**Activity:**
Your answer is the lines from the one that has "wire mem_clk;" through the last line of the records below, retyped exactly and alone.

**Records from a data source:**
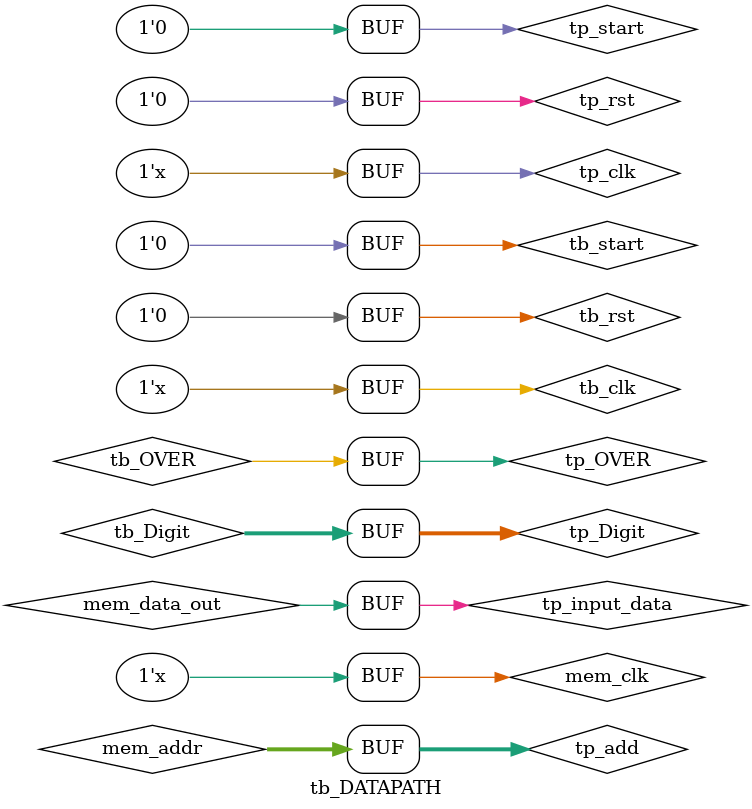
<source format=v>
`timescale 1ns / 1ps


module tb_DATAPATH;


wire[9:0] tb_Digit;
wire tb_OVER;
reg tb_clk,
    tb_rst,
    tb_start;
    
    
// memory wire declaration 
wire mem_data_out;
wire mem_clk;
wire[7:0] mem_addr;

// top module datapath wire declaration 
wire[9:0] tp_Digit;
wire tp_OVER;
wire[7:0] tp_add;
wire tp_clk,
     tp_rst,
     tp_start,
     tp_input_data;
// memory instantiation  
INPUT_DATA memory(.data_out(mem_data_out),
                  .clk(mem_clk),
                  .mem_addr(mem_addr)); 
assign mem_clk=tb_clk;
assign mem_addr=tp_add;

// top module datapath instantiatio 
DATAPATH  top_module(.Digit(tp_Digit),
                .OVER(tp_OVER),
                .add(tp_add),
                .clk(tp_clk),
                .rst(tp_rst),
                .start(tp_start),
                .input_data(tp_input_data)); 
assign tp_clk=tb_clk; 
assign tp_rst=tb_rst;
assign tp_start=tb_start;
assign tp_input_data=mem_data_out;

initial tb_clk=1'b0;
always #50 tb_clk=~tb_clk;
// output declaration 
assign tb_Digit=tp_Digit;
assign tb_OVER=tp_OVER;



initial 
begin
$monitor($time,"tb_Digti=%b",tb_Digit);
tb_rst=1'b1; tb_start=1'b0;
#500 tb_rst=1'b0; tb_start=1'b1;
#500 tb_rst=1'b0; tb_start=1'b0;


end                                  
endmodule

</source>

**Task solution:**
wire mem_clk;
wire[7:0] mem_addr;

// top module datapath wire declaration 
wire[9:0] tp_Digit;
wire tp_OVER;
wire[7:0] tp_add;
wire tp_clk,
     tp_rst,
     tp_start,
     tp_input_data;
// memory instantiation  
INPUT_DATA memory(.data_out(mem_data_out),
                  .clk(mem_clk),
                  .mem_addr(mem_addr)); 
assign mem_clk=tb_clk;
assign mem_addr=tp_add;

// top module datapath instantiatio 
DATAPATH  top_module(.Digit(tp_Digit),
                .OVER(tp_OVER),
                .add(tp_add),
                .clk(tp_clk),
                .rst(tp_rst),
                .start(tp_start),
                .input_data(tp_input_data)); 
assign tp_clk=tb_clk; 
assign tp_rst=tb_rst;
assign tp_start=tb_start;
assign tp_input_data=mem_data_out;

initial tb_clk=1'b0;
always #50 tb_clk=~tb_clk;
// output declaration 
assign tb_Digit=tp_Digit;
assign tb_OVER=tp_OVER;



initial 
begin
$monitor($time,"tb_Digti=%b",tb_Digit);
tb_rst=1'b1; tb_start=1'b0;
#500 tb_rst=1'b0; tb_start=1'b1;
#500 tb_rst=1'b0; tb_start=1'b0;


end                                  
endmodule

</source>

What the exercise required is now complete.